- **To do**
Images are to be left out; everything else in the records gets copied exactly.

- **Data for analysis**
════════
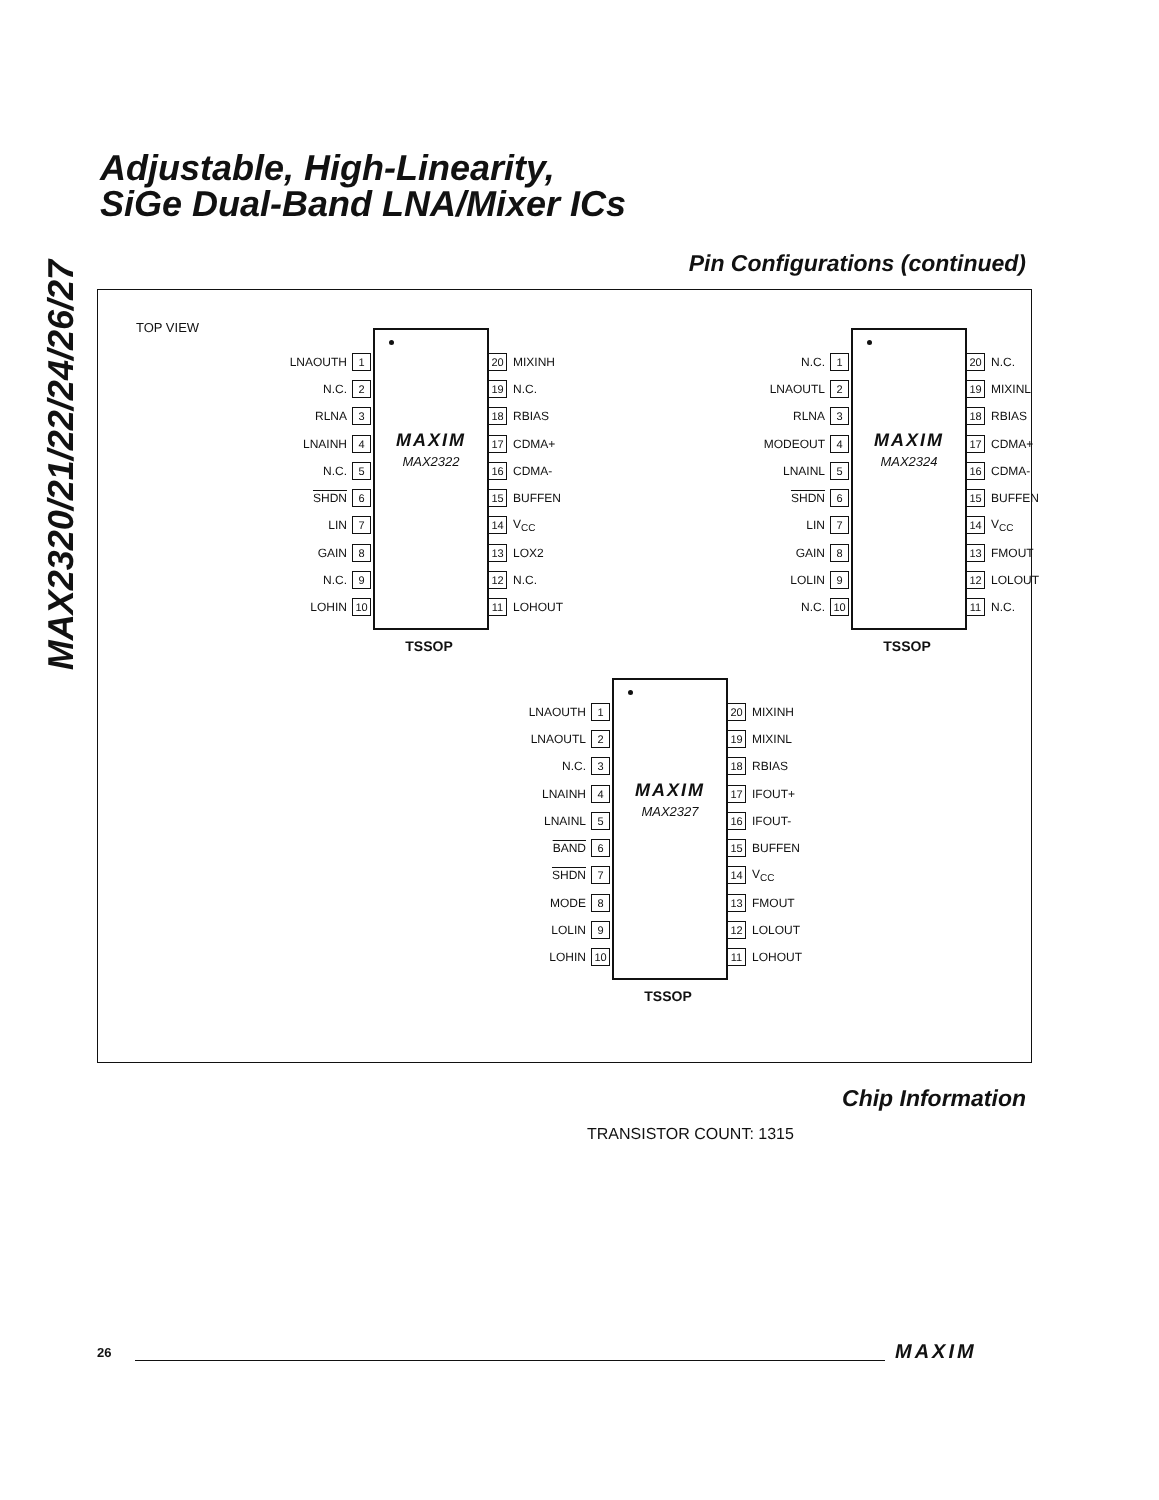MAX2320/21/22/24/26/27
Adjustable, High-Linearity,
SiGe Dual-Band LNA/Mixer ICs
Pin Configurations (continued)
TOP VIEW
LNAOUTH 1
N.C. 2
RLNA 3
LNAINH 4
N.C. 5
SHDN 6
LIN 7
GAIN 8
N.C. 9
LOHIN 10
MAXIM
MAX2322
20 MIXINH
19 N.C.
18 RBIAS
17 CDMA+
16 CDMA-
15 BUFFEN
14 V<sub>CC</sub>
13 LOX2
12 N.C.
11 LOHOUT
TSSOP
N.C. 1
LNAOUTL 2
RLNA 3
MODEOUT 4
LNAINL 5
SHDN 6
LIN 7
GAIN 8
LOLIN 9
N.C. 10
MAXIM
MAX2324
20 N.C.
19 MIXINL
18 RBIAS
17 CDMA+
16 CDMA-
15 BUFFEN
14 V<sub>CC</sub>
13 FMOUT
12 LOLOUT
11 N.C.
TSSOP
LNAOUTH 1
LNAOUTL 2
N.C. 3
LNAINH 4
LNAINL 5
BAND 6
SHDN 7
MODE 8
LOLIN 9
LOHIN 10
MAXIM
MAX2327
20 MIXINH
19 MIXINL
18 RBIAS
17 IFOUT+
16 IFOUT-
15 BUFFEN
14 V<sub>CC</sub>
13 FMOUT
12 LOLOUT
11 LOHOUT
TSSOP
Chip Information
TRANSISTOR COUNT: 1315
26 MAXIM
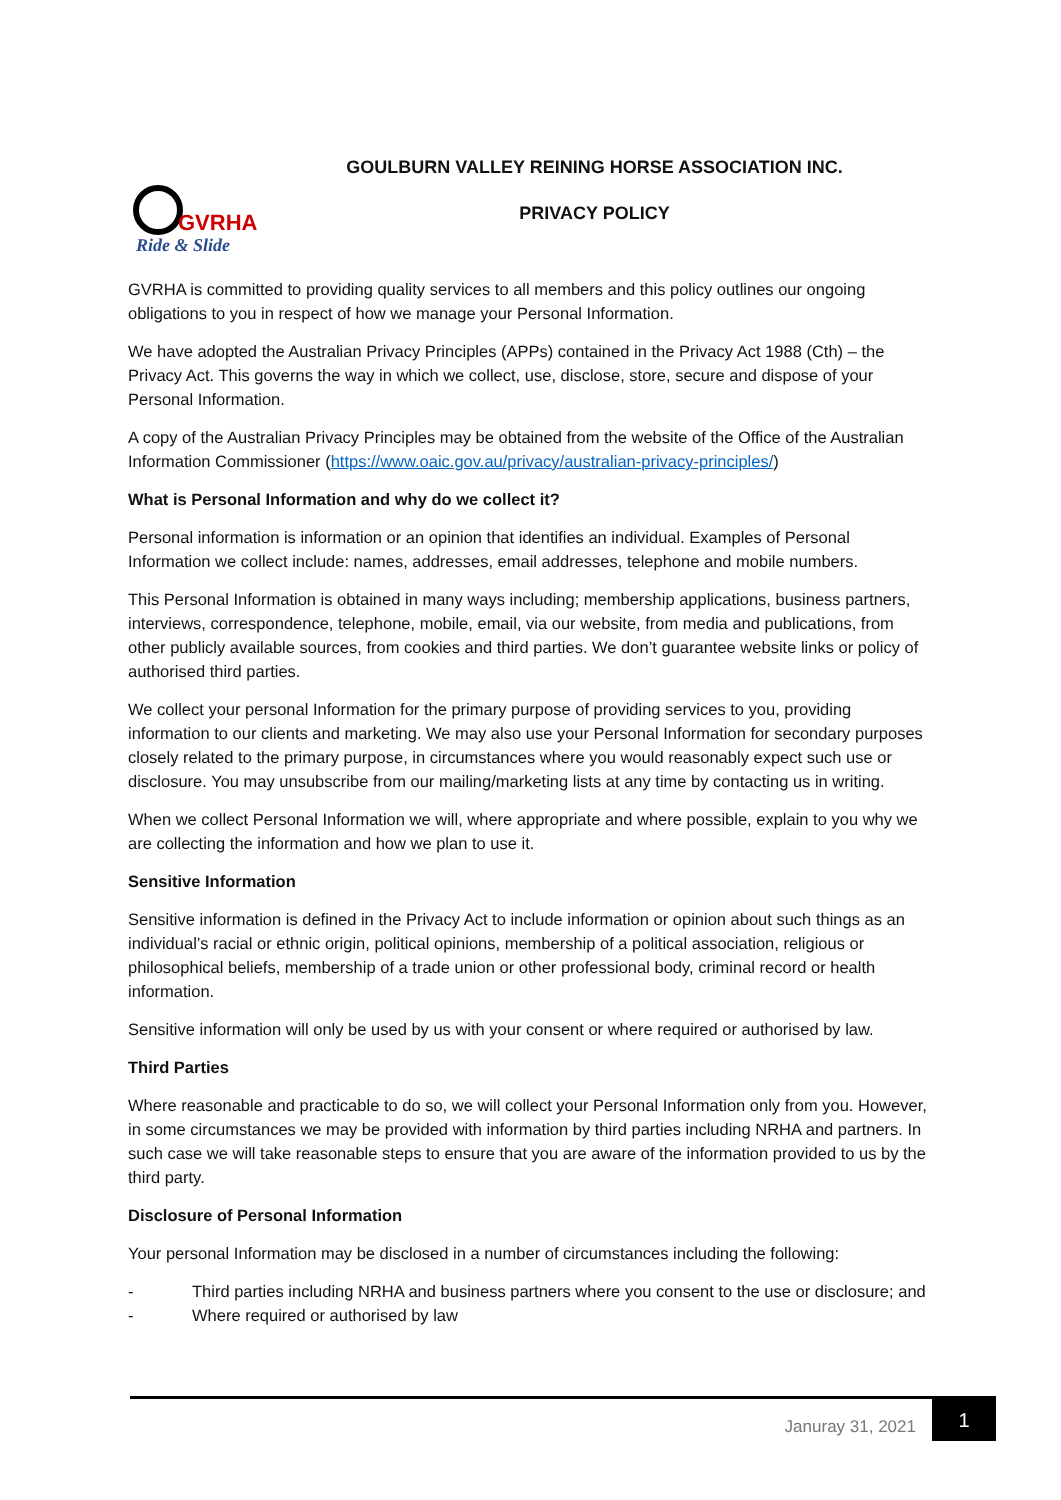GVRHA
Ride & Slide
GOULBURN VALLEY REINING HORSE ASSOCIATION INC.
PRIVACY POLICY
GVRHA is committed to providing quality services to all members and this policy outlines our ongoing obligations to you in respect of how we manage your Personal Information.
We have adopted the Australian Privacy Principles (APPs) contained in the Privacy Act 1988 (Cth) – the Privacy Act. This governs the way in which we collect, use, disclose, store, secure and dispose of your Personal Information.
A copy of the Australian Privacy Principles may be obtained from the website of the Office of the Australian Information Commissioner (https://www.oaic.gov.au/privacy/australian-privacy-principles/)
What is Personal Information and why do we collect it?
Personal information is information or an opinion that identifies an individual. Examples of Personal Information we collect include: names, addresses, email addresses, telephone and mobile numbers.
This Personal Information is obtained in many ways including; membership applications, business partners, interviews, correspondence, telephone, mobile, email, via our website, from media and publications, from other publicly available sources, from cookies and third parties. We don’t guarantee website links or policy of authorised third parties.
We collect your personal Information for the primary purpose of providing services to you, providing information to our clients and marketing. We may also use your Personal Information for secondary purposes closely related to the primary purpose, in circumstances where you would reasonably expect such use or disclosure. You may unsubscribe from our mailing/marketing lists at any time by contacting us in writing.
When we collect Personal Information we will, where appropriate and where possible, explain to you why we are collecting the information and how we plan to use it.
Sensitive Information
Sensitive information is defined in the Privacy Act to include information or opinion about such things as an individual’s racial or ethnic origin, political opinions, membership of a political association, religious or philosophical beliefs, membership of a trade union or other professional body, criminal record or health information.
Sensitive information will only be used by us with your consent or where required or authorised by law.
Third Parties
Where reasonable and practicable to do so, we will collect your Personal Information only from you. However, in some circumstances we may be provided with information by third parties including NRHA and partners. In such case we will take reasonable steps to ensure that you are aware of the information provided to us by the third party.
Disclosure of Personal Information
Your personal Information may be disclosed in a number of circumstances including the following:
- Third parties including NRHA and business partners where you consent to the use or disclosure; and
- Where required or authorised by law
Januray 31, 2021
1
════════
- **Solution to this problem**
MAX2320/21/22/24/26/27
Adjustable, High-Linearity,
SiGe Dual-Band LNA/Mixer ICs
Pin Configurations (continued)
TOP VIEW
LNAOUTH 1
N.C. 2
RLNA 3
LNAINH 4
N.C. 5
SHDN 6
LIN 7
GAIN 8
N.C. 9
LOHIN 10
MAXIM
MAX2322
20 MIXINH
19 N.C.
18 RBIAS
17 CDMA+
16 CDMA-
15 BUFFEN
14 V<sub>CC</sub>
13 LOX2
12 N.C.
11 LOHOUT
TSSOP
N.C. 1
LNAOUTL 2
RLNA 3
MODEOUT 4
LNAINL 5
SHDN 6
LIN 7
GAIN 8
LOLIN 9
N.C. 10
MAXIM
MAX2324
20 N.C.
19 MIXINL
18 RBIAS
17 CDMA+
16 CDMA-
15 BUFFEN
14 V<sub>CC</sub>
13 FMOUT
12 LOLOUT
11 N.C.
TSSOP
LNAOUTH 1
LNAOUTL 2
N.C. 3
LNAINH 4
LNAINL 5
BAND 6
SHDN 7
MODE 8
LOLIN 9
LOHIN 10
MAXIM
MAX2327
20 MIXINH
19 MIXINL
18 RBIAS
17 IFOUT+
16 IFOUT-
15 BUFFEN
14 V<sub>CC</sub>
13 FMOUT
12 LOLOUT
11 LOHOUT
TSSOP
Chip Information
TRANSISTOR COUNT: 1315
26 MAXIM
GVRHA
Ride & Slide
GOULBURN VALLEY REINING HORSE ASSOCIATION INC.
PRIVACY POLICY
GVRHA is committed to providing quality services to all members and this policy outlines our ongoing obligations to you in respect of how we manage your Personal Information.
We have adopted the Australian Privacy Principles (APPs) contained in the Privacy Act 1988 (Cth) – the Privacy Act. This governs the way in which we collect, use, disclose, store, secure and dispose of your Personal Information.
A copy of the Australian Privacy Principles may be obtained from the website of the Office of the Australian Information Commissioner (https://www.oaic.gov.au/privacy/australian-privacy-principles/)
What is Personal Information and why do we collect it?
Personal information is information or an opinion that identifies an individual. Examples of Personal Information we collect include: names, addresses, email addresses, telephone and mobile numbers.
This Personal Information is obtained in many ways including; membership applications, business partners, interviews, correspondence, telephone, mobile, email, via our website, from media and publications, from other publicly available sources, from cookies and third parties. We don’t guarantee website links or policy of authorised third parties.
We collect your personal Information for the primary purpose of providing services to you, providing information to our clients and marketing. We may also use your Personal Information for secondary purposes closely related to the primary purpose, in circumstances where you would reasonably expect such use or disclosure. You may unsubscribe from our mailing/marketing lists at any time by contacting us in writing.
When we collect Personal Information we will, where appropriate and where possible, explain to you why we are collecting the information and how we plan to use it.
Sensitive Information
Sensitive information is defined in the Privacy Act to include information or opinion about such things as an individual’s racial or ethnic origin, political opinions, membership of a political association, religious or philosophical beliefs, membership of a trade union or other professional body, criminal record or health information.
Sensitive information will only be used by us with your consent or where required or authorised by law.
Third Parties
Where reasonable and practicable to do so, we will collect your Personal Information only from you. However, in some circumstances we may be provided with information by third parties including NRHA and partners. In such case we will take reasonable steps to ensure that you are aware of the information provided to us by the third party.
Disclosure of Personal Information
Your personal Information may be disclosed in a number of circumstances including the following:
- Third parties including NRHA and business partners where you consent to the use or disclosure; and
- Where required or authorised by law
Januray 31, 2021
1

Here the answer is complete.